→ 練習課題
「need what this clock shows, form h=4 m=50」を含む行で始まり「12 h 45 min」を含む行で終わる部分を、一字一句違えずに書き写せ。最初と最後の行も含めること。

→ 項目一覧
▬▬▬▬▬▬▬▬▬▬

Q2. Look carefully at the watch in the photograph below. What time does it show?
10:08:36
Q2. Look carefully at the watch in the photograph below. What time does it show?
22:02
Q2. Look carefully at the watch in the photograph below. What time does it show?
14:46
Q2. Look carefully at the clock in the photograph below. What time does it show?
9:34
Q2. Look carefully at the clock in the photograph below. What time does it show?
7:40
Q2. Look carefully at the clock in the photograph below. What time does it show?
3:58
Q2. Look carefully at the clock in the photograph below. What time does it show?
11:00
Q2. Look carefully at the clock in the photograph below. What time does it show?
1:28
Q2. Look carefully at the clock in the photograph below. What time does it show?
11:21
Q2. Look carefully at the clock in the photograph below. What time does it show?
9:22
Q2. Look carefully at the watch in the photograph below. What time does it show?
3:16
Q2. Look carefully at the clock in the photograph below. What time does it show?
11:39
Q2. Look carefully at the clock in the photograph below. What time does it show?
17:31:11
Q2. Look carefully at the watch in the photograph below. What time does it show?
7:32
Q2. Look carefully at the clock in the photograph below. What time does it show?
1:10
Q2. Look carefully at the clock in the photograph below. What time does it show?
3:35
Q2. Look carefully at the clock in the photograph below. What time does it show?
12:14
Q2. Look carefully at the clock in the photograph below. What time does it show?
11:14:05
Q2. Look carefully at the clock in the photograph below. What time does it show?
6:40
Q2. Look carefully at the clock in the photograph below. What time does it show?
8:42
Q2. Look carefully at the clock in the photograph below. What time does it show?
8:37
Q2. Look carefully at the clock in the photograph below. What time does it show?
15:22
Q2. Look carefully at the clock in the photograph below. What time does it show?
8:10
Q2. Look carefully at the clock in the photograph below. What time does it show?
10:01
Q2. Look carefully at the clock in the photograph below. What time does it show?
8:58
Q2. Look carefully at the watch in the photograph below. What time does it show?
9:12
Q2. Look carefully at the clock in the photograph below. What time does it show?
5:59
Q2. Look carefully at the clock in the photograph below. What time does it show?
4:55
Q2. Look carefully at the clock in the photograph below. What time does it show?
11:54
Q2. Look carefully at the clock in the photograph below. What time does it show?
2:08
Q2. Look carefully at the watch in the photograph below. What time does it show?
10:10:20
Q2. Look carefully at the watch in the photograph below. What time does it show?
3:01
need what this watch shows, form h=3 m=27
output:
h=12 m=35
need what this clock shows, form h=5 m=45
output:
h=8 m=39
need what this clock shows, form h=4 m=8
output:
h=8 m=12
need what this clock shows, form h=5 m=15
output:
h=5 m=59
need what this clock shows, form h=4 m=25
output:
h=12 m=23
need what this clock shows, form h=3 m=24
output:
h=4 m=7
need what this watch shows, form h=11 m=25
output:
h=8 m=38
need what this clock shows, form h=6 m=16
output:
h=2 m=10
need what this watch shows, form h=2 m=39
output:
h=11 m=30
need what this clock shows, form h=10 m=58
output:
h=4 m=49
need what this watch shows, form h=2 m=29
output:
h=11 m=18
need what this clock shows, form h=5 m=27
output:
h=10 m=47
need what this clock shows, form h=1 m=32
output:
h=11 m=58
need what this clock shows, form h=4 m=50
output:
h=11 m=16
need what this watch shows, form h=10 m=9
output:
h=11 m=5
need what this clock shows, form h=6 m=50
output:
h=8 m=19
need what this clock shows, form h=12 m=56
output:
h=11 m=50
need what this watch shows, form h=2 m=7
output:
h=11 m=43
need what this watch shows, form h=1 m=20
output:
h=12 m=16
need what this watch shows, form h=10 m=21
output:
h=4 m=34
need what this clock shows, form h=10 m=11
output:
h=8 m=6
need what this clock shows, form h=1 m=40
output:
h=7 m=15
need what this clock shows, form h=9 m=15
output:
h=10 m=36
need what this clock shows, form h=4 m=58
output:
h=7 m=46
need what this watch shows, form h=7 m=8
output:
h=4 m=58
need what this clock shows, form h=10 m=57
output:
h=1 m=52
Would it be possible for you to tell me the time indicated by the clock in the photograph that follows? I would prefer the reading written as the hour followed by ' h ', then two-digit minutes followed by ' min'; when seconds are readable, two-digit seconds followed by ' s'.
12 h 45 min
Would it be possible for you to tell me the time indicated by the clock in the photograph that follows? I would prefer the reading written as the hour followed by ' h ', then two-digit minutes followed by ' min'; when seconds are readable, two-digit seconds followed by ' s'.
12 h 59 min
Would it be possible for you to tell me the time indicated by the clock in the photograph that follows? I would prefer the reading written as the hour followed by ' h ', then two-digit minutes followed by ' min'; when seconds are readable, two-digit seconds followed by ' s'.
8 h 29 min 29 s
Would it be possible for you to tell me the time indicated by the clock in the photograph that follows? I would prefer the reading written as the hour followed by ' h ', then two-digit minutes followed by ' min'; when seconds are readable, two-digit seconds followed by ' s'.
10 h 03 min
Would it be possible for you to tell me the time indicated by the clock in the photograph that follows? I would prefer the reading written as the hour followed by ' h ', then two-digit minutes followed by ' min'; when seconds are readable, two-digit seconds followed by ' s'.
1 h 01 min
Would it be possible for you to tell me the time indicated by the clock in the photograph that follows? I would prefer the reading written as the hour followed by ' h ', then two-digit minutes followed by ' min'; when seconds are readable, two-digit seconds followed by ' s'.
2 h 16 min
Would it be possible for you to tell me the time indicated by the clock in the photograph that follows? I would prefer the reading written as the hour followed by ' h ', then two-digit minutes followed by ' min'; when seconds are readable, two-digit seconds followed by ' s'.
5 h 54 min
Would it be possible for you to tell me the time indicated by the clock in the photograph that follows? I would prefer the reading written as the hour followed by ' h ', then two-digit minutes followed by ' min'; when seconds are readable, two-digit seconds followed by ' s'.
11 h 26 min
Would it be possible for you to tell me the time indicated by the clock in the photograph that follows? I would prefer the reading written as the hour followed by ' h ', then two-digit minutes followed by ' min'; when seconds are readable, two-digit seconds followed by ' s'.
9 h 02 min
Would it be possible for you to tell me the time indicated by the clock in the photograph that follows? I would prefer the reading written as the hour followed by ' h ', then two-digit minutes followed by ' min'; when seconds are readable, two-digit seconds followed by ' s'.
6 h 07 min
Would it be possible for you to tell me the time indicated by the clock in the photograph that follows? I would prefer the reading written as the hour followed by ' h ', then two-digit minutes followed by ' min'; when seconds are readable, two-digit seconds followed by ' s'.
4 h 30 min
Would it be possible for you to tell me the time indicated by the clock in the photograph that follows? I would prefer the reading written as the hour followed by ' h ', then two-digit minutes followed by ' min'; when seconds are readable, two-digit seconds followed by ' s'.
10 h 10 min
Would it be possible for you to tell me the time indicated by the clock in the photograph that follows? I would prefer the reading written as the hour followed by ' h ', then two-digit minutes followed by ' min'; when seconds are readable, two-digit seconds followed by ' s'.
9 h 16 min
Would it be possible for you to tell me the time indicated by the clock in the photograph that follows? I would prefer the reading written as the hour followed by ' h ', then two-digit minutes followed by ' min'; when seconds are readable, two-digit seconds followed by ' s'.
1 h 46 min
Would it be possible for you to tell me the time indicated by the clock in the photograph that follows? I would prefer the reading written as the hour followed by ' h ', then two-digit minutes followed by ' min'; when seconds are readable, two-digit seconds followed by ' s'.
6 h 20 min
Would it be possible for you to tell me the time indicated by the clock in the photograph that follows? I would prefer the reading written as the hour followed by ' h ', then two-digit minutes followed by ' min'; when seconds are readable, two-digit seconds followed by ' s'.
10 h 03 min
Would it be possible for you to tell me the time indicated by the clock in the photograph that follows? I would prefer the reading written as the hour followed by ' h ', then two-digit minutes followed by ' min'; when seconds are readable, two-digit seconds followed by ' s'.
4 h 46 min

▬▬▬▬▬▬▬▬▬▬

→ 模範解答
need what this clock shows, form h=4 m=50
output:
h=11 m=16
need what this watch shows, form h=10 m=9
output:
h=11 m=5
need what this clock shows, form h=6 m=50
output:
h=8 m=19
need what this clock shows, form h=12 m=56
output:
h=11 m=50
need what this watch shows, form h=2 m=7
output:
h=11 m=43
need what this watch shows, form h=1 m=20
output:
h=12 m=16
need what this watch shows, form h=10 m=21
output:
h=4 m=34
need what this clock shows, form h=10 m=11
output:
h=8 m=6
need what this clock shows, form h=1 m=40
output:
h=7 m=15
need what this clock shows, form h=9 m=15
output:
h=10 m=36
need what this clock shows, form h=4 m=58
output:
h=7 m=46
need what this watch shows, form h=7 m=8
output:
h=4 m=58
need what this clock shows, form h=10 m=57
output:
h=1 m=52
Would it be possible for you to tell me the time indicated by the clock in the photograph that follows? I would prefer the reading written as the hour followed by ' h ', then two-digit minutes followed by ' min'; when seconds are readable, two-digit seconds followed by ' s'.
12 h 45 min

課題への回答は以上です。